Er macht weiter, weil er glaubt, Recht zu haben aus wissenschaftlicher Sicht. Tatsächlich liegt er mit vielen Prognosen richtig. Noch vor der ersten Welle, als in Bergamo Kliniken kollabieren, warnt er: Bald gebe es ähnliche Zustände in Deutschland, man müsse schnell reagieren.
Natürlich ist es nicht ihm zu verdanken, dass die erste Welle vergleichsweise glimpflich abläuft, aber unbeteiligt daran ist er nicht.
Er sagt auch, 2021 - "das wird ein super Sommer". Abwarten.
SPD-Gesundheitsexperte bleibt unbeirrt
Warten auf seinen Einsatz. In Talkshows unterbricht er selten und beharrt doch. Sein Sendungsbedürfnis ist groß, ja, er verstehe die Sorgen der Menschen, darüber müsse diskutiert werden, aber ... "Erst gestern habe ich eine Studie gelesen", ist so ein Standardsatz.
Er hält mit seinem Wissen nicht hinter dem Berg, das empfinden viele als wohltuend sortierend in wirren Corona-Zeiten, andere ärgern sich über den Experten, der immer etwas Schlaues zu sagen habe.
- Lauterbach fordert Schulstopp bis Ostern
Angesichts der rasanten Ausbreitung von Virusmutationen fordert SPD-Politiker Karl Lauterbach einen Schulstopp bis Ostern. Die dritte Corona-Welle sei bereits da.
Lauterbach bleibt unbeirrt: Inzidenz unter 25 bundesweit - Virus nahezu ausrotten - seine gepredigte Alternativlosigkeit ist mitunter gnadenlos.
Krise als Chance?
Er selbst hat sich einmal als Alternative verstanden, als er 2019 in das Rennen um den SPD-Parteivorsitz geht. Lauterbach tourt durch Deutschland, er ist kein mitreißender Redner, seine Stimme kippt, er ist nahezu frei von Witz.

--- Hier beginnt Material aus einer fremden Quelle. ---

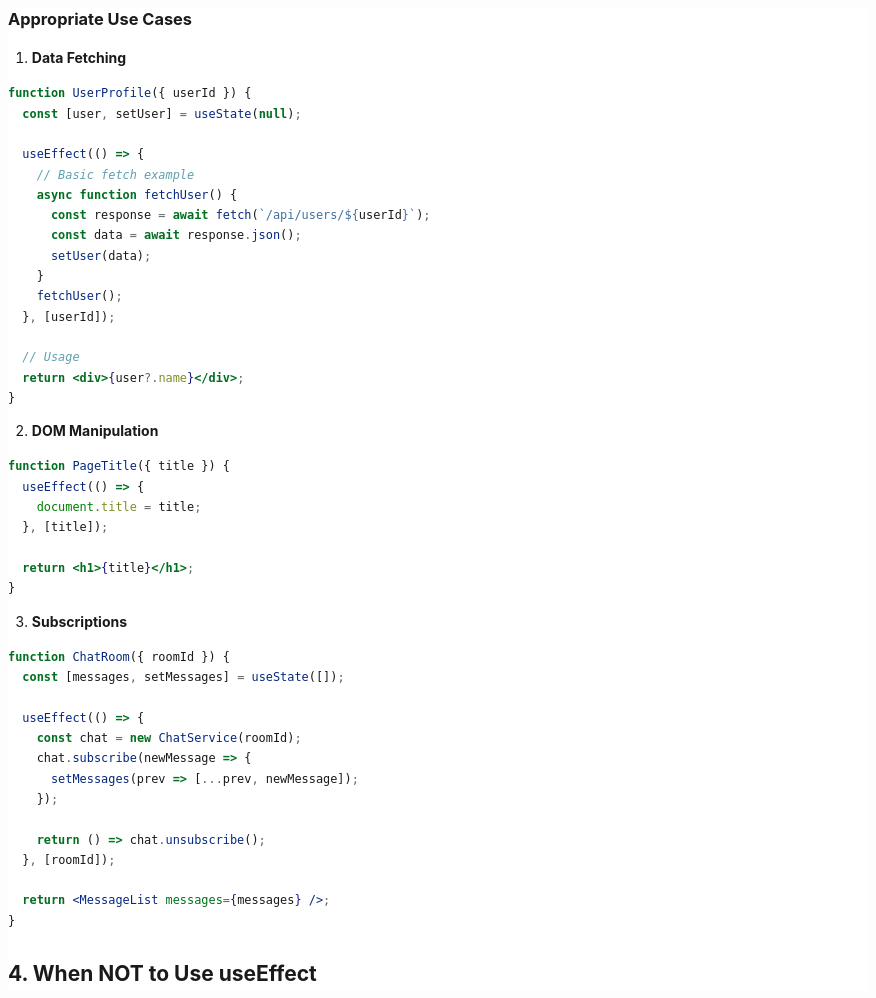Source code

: ### Appropriate Use Cases

1. **Data Fetching**
```jsx
function UserProfile({ userId }) {
  const [user, setUser] = useState(null);

  useEffect(() => {
    // Basic fetch example
    async function fetchUser() {
      const response = await fetch(`/api/users/${userId}`);
      const data = await response.json();
      setUser(data);
    }
    fetchUser();
  }, [userId]);

  // Usage
  return <div>{user?.name}</div>;
}
```

2. **DOM Manipulation**
```jsx
function PageTitle({ title }) {
  useEffect(() => {
    document.title = title;
  }, [title]);

  return <h1>{title}</h1>;
}
```

3. **Subscriptions**
```jsx
function ChatRoom({ roomId }) {
  const [messages, setMessages] = useState([]);

  useEffect(() => {
    const chat = new ChatService(roomId);
    chat.subscribe(newMessage => {
      setMessages(prev => [...prev, newMessage]);
    });

    return () => chat.unsubscribe();
  }, [roomId]);

  return <MessageList messages={messages} />;
}
```

## 4. When NOT to Use useEffect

Seine Forderung - raus aus der GroKo - sie geht unter, seine Partei will doch die sichere Macht. Eine seiner bittersten Niederlagen. Er, der Professor, sieht sich gescheitert, Lauterbach ist lange wütend und vor allem verletzt. Er ist nur noch einfacher Abgeordneter, er wird sich gefragt haben, wie es weitergehen kann: dann kommt die Pandemie.

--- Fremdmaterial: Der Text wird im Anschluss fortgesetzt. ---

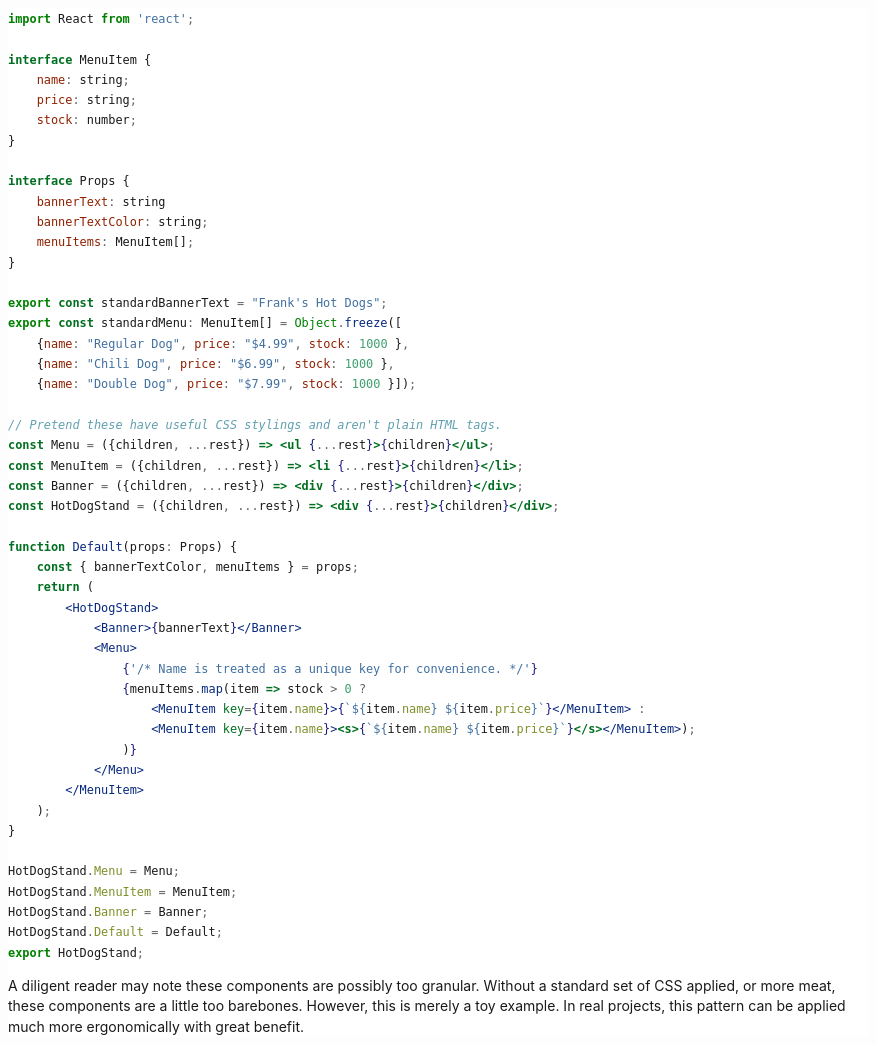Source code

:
 ```jsx
import React from 'react';

interface MenuItem {
    name: string;
    price: string;
    stock: number;
}

interface Props {
    bannerText: string
    bannerTextColor: string;
    menuItems: MenuItem[];
}

export const standardBannerText = "Frank's Hot Dogs";
export const standardMenu: MenuItem[] = Object.freeze([
    {name: "Regular Dog", price: "$4.99", stock: 1000 },
    {name: "Chili Dog", price: "$6.99", stock: 1000 },
    {name: "Double Dog", price: "$7.99", stock: 1000 }]);

// Pretend these have useful CSS stylings and aren't plain HTML tags.
const Menu = ({children, ...rest}) => <ul {...rest}>{children}</ul>;
const MenuItem = ({children, ...rest}) => <li {...rest}>{children}</li>;
const Banner = ({children, ...rest}) => <div {...rest}>{children}</div>;
const HotDogStand = ({children, ...rest}) => <div {...rest}>{children}</div>;

function Default(props: Props) {
    const { bannerTextColor, menuItems } = props;
    return (
        <HotDogStand>
            <Banner>{bannerText}</Banner>
            <Menu>
                {'/* Name is treated as a unique key for convenience. */'}
                {menuItems.map(item => stock > 0 ?
                    <MenuItem key={item.name}>{`${item.name} ${item.price}`}</MenuItem> :
                    <MenuItem key={item.name}><s>{`${item.name} ${item.price}`}</s></MenuItem>);
                )}
            </Menu>
        </MenuItem>
    );
}

HotDogStand.Menu = Menu;
HotDogStand.MenuItem = MenuItem;
HotDogStand.Banner = Banner;
HotDogStand.Default = Default;
export HotDogStand;
```

A diligent reader may note these components are possibly too granular. Without a standard set of CSS applied, or more meat, these components are a little too barebones. However, this is merely a toy example. In real projects, this pattern can be applied much more ergonomically with great benefit.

Lauterbachs Pandemiebekämpfung überschreitet Grenzen
Lauterbach ist ein Asket: Er verzichtet auf Salz, greift meist zum gemischten Salat. Ein Asket, diszipliniert, nur seine Haare immer etwas wirr, ein Indiz dafür: Nicht alles ist unter Kontrolle.
Die Fliege statt Krawattenknoten - sein Markenzeichen, er hat diese Deko zuletzt ausschleichen lassen. Er braucht sie offenbar nicht mehr, um wiedererkannt zu werden.

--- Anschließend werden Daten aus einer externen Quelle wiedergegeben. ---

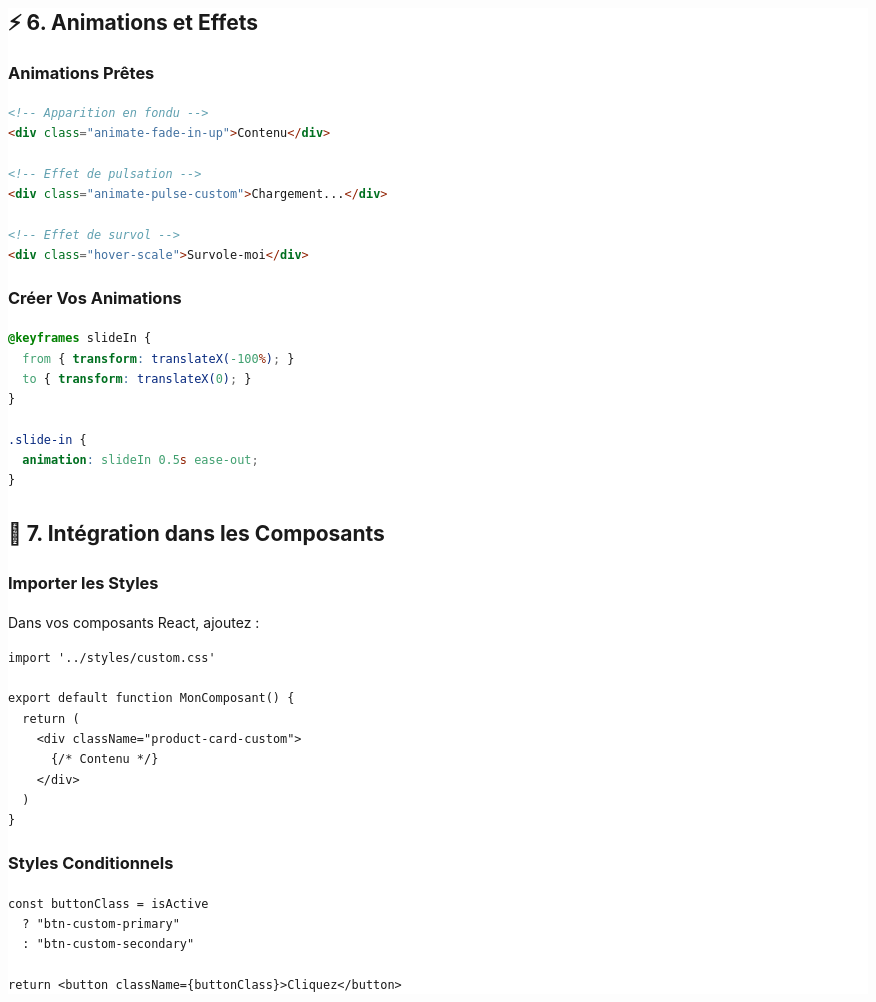 ## ⚡ 6. Animations et Effets

### Animations Prêtes
```html
<!-- Apparition en fondu -->
<div class="animate-fade-in-up">Contenu</div>

<!-- Effet de pulsation -->
<div class="animate-pulse-custom">Chargement...</div>

<!-- Effet de survol -->
<div class="hover-scale">Survole-moi</div>
```

### Créer Vos Animations
```css
@keyframes slideIn {
  from { transform: translateX(-100%); }
  to { transform: translateX(0); }
}

.slide-in {
  animation: slideIn 0.5s ease-out;
}
```

## 🔧 7. Intégration dans les Composants

### Importer les Styles
Dans vos composants React, ajoutez :

```tsx
import '../styles/custom.css'

export default function MonComposant() {
  return (
    <div className="product-card-custom">
      {/* Contenu */}
    </div>
  )
}
```

### Styles Conditionnels
```tsx
const buttonClass = isActive 
  ? "btn-custom-primary" 
  : "btn-custom-secondary"

return <button className={buttonClass}>Cliquez</button>
```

Doch der "Ruhm" macht auch süchtig und er überzieht. Mit Aussagen wie diesen: "Die Unverletzlichkeit der Wohnung darf kein Argument mehr für ausbleibende Kontrollen sein." Und: "Glühweinstände unterlaufen unsere Kontaktbeschränkungen". Spätestens jetzt weiß fast jeder, wer Karl Lauterbach ist.
Karl Lauterbach: Ungewöhnlicher Politiker-Typ
Er passt nicht so recht ins Bild des Berliner Politikbetriebs, dieser schlaksige Mann, in dem eine Haltung steckt. Er wird nicht müde zu warnen, er fordert die Rückkehr zur "Normalität" abgesichert durch Tests. Er spart nicht mit Kritik an Jens Spahn, zu dem er lange ein kollegiales Verhältnis pflegt.
Lauterbachs Fangemeinde hat sich diese Woche auf Twitter "organisiert": Hashtag "Wir wollen Karl". Es ist wohl weniger eine ernste Forderung, Spahn durch Lauterbach auszuwechseln, eher ein Lob für seinen Sachverstand und sein "Anderssein".
Lauterbach twittert an diesem Abend noch: " Hier (...) eine kurze Zusammenfassung, weswegen der Astrazeneca.Impfstoff ein Vielfaches mehr nutzt als schadet." Er wird in dieser Nacht noch ein paar Studien lesen, wann er schläft? Man weiß es nicht.